O ministro dos Negócios Estrangeiros da Alemanha, Heiko Maas, pediu à União Europeia para remover a possibilidade de veto dos países membros, para que a Europa não fique "refém" nas suas capacidades de ação.



“Não podemos continuar a permitir ficarmos reféns daqueles que paralisam a política externa europeia com os seus vetos. Quem o faz está a jogar, a mais ou menos longo prazo, com a coesão da Europa”, disse Maas, numa conferência de imprensa em Berlim.

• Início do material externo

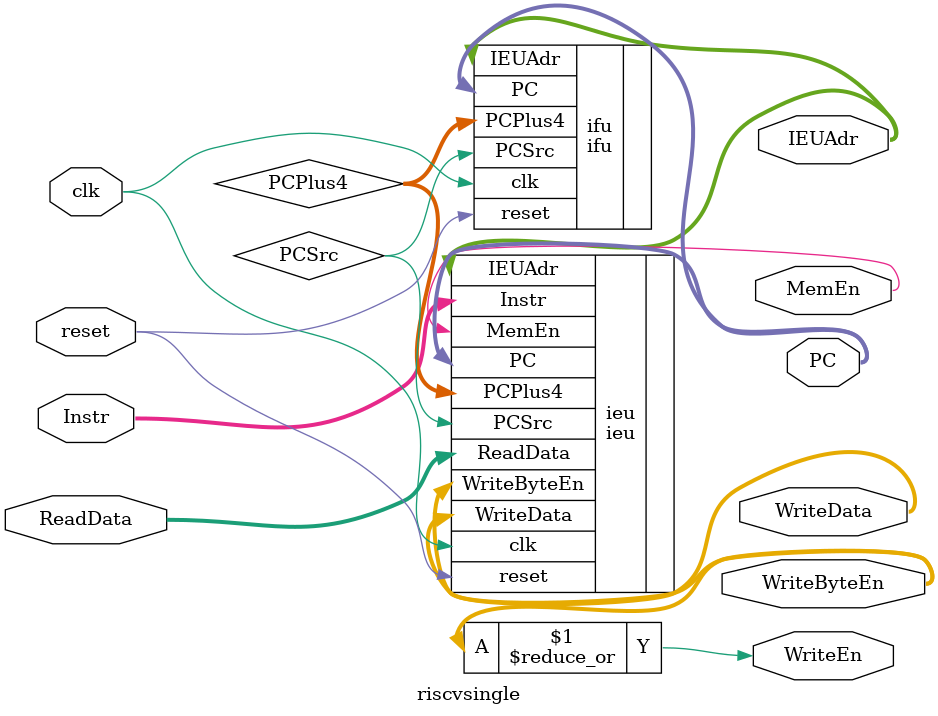
<source format=sv>

`include "parameters.svh"

module riscvsingle(
        input   logic           clk,
        input   logic           reset,

        output  logic [31:0]    PC,  // instruction memory target address
        input   logic [31:0]    Instr, // instruction memory read data

        output  logic [31:0]    IEUAdr,  // data memory target address
        input   logic [31:0]    ReadData, // data memory read data
        output  logic [31:0]    WriteData, // data memory write data

        output  logic           MemEn,
        output  logic           WriteEn,
        output  logic [3:0]     WriteByteEn  // strobes, 1 hot stating weather a byte should be written on a store
    );

    logic [31:0] PCPlus4;
    logic PCSrc;
    logic Load;

    ifu ifu(.clk, .reset, .PCSrc, .IEUAdr, .PC, .PCPlus4);
    ieu ieu(.clk, .reset, .Instr, .PC, .PCPlus4, .PCSrc, .WriteByteEn,
            .IEUAdr, .WriteData, .ReadData, .MemEn
        );

    assign WriteEn = |WriteByteEn;
endmodule

</source>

“Por isso, digo abertamente: o veto deve desaparecer, mesmo que isso signifique que possamos ser derrotados na votação”, disse o chefe da diplomacia alemã.

As regras da União Europeia preveem que algumas decisões - nomeadamente em matéria fiscal ou de política externa - obriguem a unanimidade dos estados-membros, o que cria a possibilidade de um país utilizar o seu veto para bloquear, atrasar ou atenuar as posições da comunidade.

“Porque sempre levámos em consideração a solidariedade interna e a soberania externa, as duas faces da mesma moeda, devemos agora, depois das crises internas, avançar mais na capacidade de ação da Europa em matéria de política externa”, defendeu Maas.

A Hungria tem usado regularmente o seu direito de veto nos últimos meses para bloquear declarações críticas sobre a China e, mais recentemente, também se recusou a apoiar uma declaração que pedia um cessar-fogo entre Israel e os palestinianos, no conflito em Gaza.

Frequentemente condenados por Bruxelas - por causa das suas reformas, acusadas de minar os valores democráticos - Polónia e Hungria também se opuseram, em novembro, à adoção do orçamento plurianual da União Europeia e do plano de recuperação e resiliência europeu, projetado para ajudar os estados-membros a lidar com a pandemia.

Para Maas, regressar ao princípio da maioria durante uma votação entre os estados-membros evitará a ameaça de uma "Europa a duas velocidades".